Organizing class notes

Most of the responding PA students favored using Google Drive or Microsoft OneNote as the main organization system for their class notes. Here are some of the more detailed strategies that were shared (read: these people seem uber-organized and you should consider their advice). 

“OneNote is amazing. I import the PDF version of all our PowerPoints and take notes directly on them (and because everything is in the cloud I can access them from anywhere). I made a disease chart (also in OneNote) and include every disease we cover (basics, etiology, epidemiology, pathophys, clinical presentation, diagnosis, and treatment) so it's all in one place and easy to review. Just the act of putting the information in the chart is a great review in itself.” - Organized PA student

“I like to make Google Docs and Google Slides. I will upload the professors PowerPoint onto Google and take my notes on there with my roommate (mostly for anatomy and patho). For clinical medicine, I am in a group of 3 other people and we like to compile all of our notes and info from PowerPoints, CURRENT, and PANCE prep into a condensed PowerPoint. While we are making it together we review and ask each other questions.” - Haley

“We always have "learning objectives" for each section, or outlined in the syllabus. I take notes in class and then retype them following those objectives. It helps highlight the most important information. Except for gross anatomy... that is just way too much information to rewrite. For cases like that, I will make study guides only on the things I am most confused about. 
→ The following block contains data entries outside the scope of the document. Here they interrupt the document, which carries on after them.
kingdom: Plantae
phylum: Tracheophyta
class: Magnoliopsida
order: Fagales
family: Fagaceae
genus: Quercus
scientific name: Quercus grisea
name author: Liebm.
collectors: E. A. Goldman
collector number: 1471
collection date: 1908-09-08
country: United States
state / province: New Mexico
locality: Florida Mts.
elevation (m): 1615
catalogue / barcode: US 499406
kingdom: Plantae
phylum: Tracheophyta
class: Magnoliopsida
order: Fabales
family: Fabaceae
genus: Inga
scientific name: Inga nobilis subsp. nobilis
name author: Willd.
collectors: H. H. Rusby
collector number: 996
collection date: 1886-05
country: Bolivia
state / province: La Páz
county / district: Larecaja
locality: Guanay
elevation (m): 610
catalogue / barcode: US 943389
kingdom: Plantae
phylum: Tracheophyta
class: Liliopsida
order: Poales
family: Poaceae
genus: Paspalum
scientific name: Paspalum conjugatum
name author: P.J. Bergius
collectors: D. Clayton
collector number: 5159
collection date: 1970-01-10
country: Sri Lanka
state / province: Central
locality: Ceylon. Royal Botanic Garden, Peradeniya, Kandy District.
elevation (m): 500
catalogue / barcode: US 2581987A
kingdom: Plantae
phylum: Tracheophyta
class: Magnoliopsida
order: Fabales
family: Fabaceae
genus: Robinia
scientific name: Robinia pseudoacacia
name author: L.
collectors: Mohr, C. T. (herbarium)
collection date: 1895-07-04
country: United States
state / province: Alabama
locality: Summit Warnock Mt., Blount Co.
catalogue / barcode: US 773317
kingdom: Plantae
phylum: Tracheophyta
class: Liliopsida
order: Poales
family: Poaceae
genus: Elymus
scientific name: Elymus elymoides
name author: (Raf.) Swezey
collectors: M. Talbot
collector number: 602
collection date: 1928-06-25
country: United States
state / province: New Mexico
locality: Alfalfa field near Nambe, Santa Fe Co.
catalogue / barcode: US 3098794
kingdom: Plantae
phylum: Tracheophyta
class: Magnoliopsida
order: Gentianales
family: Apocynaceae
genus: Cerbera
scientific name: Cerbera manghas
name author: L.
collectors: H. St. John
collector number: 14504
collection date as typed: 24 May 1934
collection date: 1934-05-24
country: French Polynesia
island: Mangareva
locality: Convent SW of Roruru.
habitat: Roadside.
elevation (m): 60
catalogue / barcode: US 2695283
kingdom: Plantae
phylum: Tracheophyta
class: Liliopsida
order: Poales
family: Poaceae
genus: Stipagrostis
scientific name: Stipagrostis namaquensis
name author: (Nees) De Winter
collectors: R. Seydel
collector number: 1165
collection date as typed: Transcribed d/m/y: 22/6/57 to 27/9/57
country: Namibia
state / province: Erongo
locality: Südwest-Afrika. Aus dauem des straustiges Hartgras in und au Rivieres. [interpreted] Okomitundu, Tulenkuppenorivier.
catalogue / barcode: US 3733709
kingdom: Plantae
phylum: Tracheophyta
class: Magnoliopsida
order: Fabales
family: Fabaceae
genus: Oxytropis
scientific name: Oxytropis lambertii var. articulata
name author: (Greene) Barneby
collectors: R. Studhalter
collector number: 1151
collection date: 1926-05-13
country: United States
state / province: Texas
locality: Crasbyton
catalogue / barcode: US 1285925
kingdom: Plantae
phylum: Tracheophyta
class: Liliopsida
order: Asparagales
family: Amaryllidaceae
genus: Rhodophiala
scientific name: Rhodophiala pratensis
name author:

For Clin Med, I like to make excel sheets with the disease, brief pathology, symptoms, treatment and a picture if applicable).” - Together didactic year student

“Microsoft OneNote. It makes loading lectures and typing straight on them super easy. Plus you can record lecturers using the app. A lot of students in my class write on their tablet with the OneNote app, and sync their OneNote notes to their laptop.” - Abby 

Lastly, I wanted to share something from behind the survey scenes that didn’t fit a category, which was perhaps my favorite recommendation of the entire bunch:

“Utilize each other. Can’t stress this enough.”
— Haley

Thank you to all of the current PA students who are members of the Be a PA Community for contributing their recommended resources!